Wensinger acknowledged that employees at the Pleasant Hill restaurant “were not actively demanding vaccine documentation and photo identification” from each indoor patron but said the company is committed to “the highest form of customer service” and disagrees with any government order that forces a private company to “discriminate” against customers, the Los Angeles Times reported.
“It is unreasonable, invasive and unsafe to force our restaurant associates to segregate customers into those who may be served and those who may not, whether based on the documentation they carry or any other reason,” he said. “This is clear governmental overreach and is intrusive, improper and offensive.”
It’s also clear governmental overreach to ask minimum wage workers at fast food restaurants to verify patrons’ vaccine passports and examine them for authenticity. As several restaurant employees told the Globe this week, “We don’t know what we are looking for. We are trained to prepare and serve food.”
The county has issued several warnings and fines for local In-N-Out restaurants, including two in Pinole and San Ramon, the AP reported. “Public health authorities see vaccination enforcement requirements as vital tools in slowing COVID-19 at a time when 1,500 or more Americans are dying each day from the virus.”
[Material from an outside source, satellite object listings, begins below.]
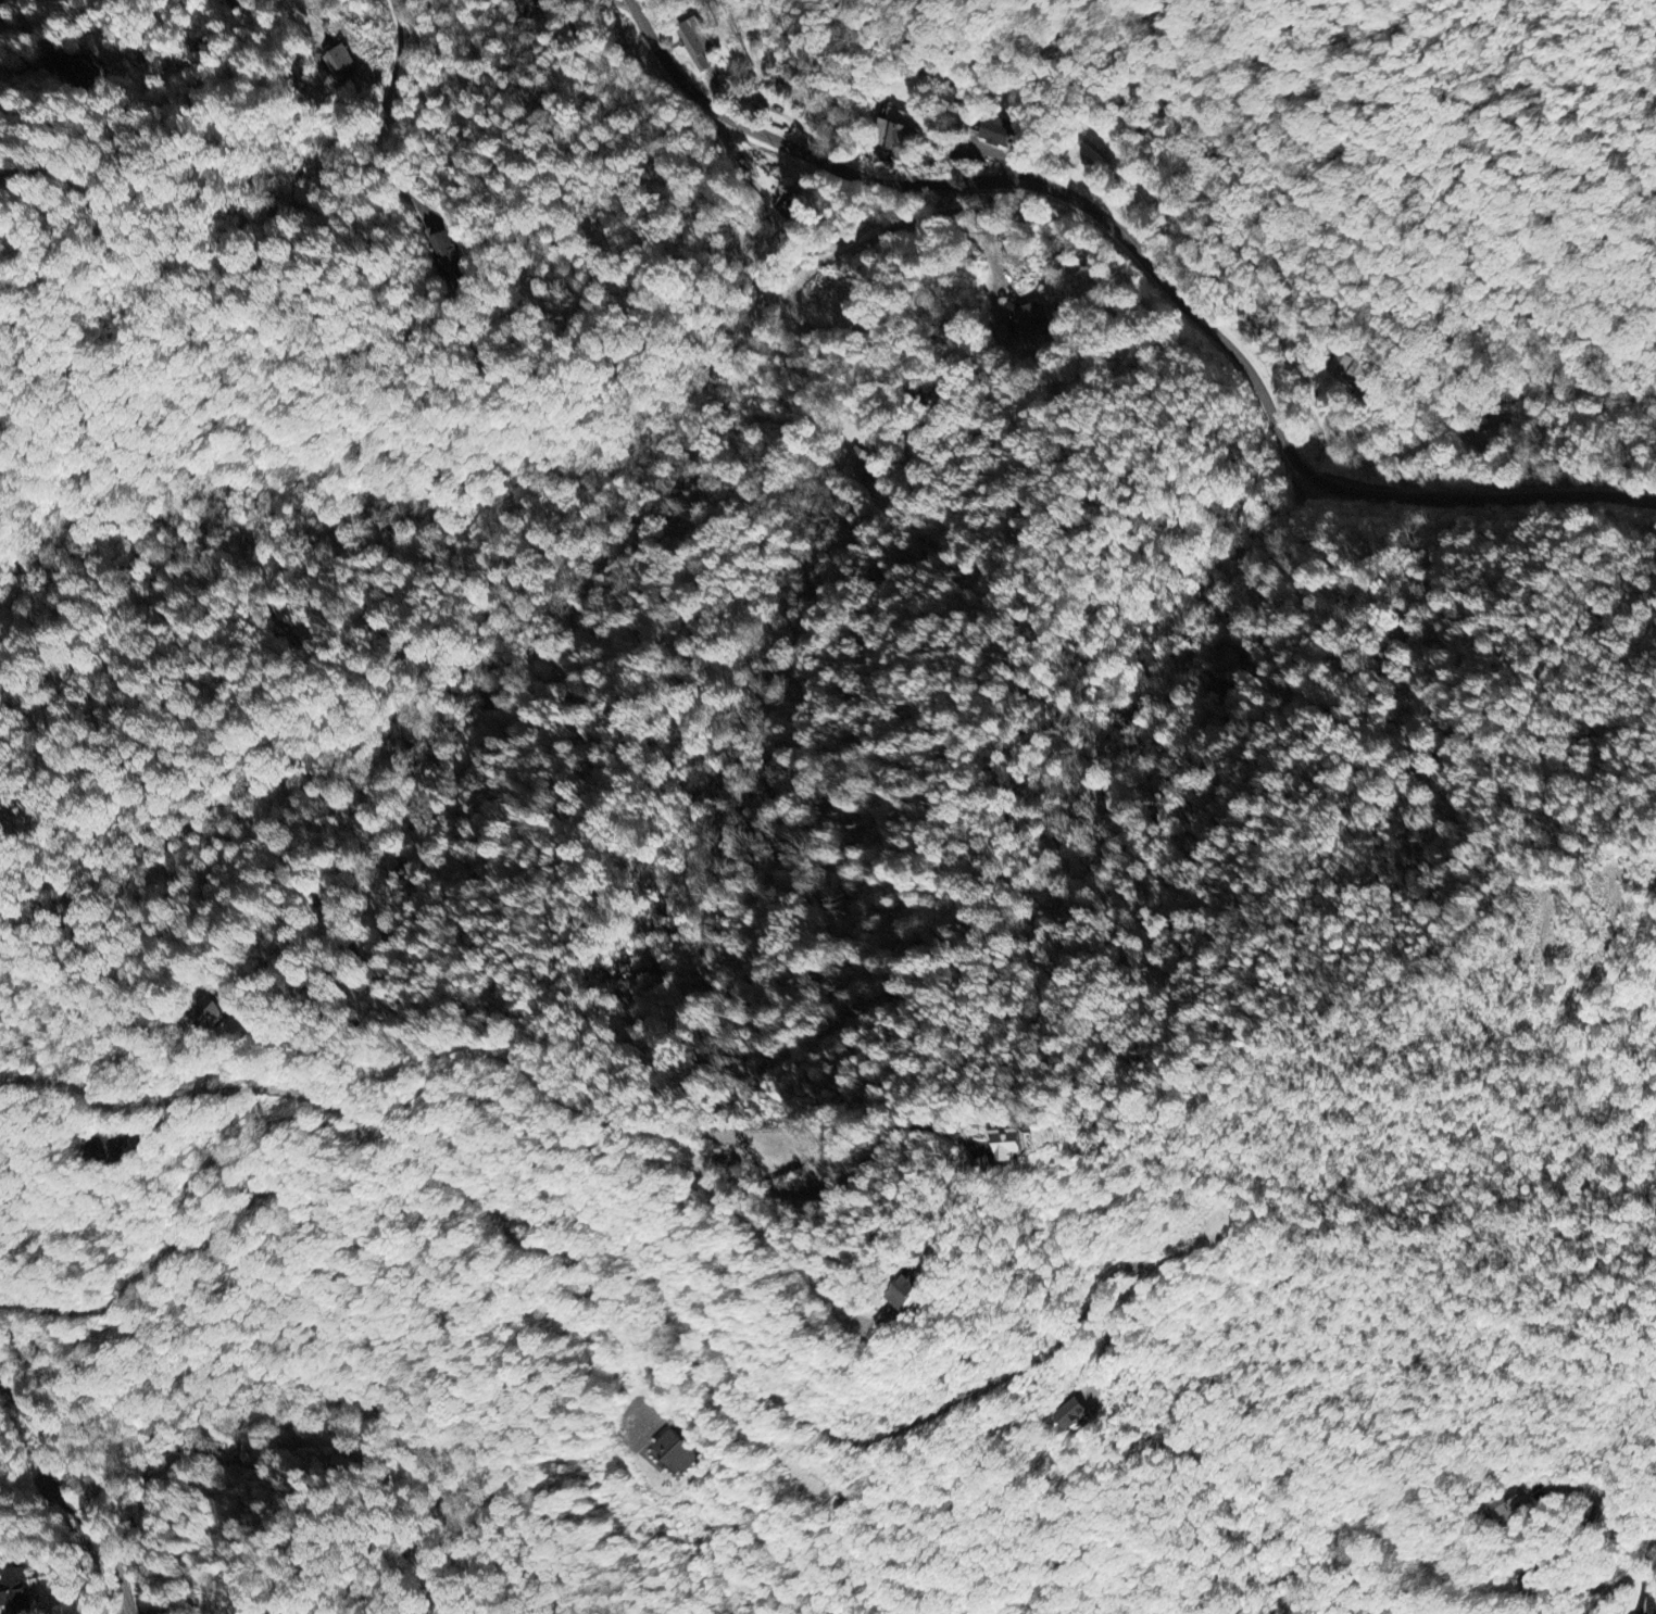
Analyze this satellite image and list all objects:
road: (623, 3)
building: (533, 5)
road: (253, 14)
building: (699, 43)
building: (345, 61)
road: (385, 111)
building: (898, 131)
building: (999, 132)
road: (28, 213)
building: (449, 255)
road: (1133, 260)
building: (1029, 313)
building: (1355, 372)
building: (861, 459)
road: (913, 513)
road: (1575, 994)
road: (186, 1094)
road: (331, 1123)
building: (1002, 1146)
building: (112, 1147)
road: (677, 1283)
building: (883, 1293)
building: (1073, 1414)
building: (677, 1453)
road: (60, 1498)
building: (1510, 1511)
road: (1553, 1556)
road: (1625, 1580)
building: (17, 1588)
road: (129, 1613)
Again, why In-N-Out? Are Burger King and McDonalds verifying customers’ vaccine passports?
Is In-N-Out being singled out?
Contra Costa County is the very same county which Dr. Chris Farnitano, Contra Costa’s Public Health Doctor, got one doctor terminated, and two others reprimanded for questioning his handling of the COVID-19 virus, and data manipulation to keep Californians in lockdown. The Globe reported in October 2020, in a letter to Dr. Farnitano the doctors asked him to explain how the county was accounting for the high number of false positive COVID tests with the county tiering system. They asked what data supported the closure of gyms and outdoor dining. And they wanted to know why his public health agency was ignoring medical experts who recommend opening schools, as children are not significant vectors of the disease.
As the Globe pointed out last week, “San Francisco requires a vaccine ID to purchase a burger and fries, but no ID to vote. San Francisco allows open meth and heroin purchases and use on city streets, homeless vagrants to poop on the sidewalks, and thieves to rip off Walgreens daily, but if you want a Double-Double and a chocolate shake, you need to prove you’ve been vaccinated.”
Now Contra Costa is doing the same, and trying “to force In-N-Out associates to segregate customers into those who may be served and those who may not, whether based on the documentation they carry.”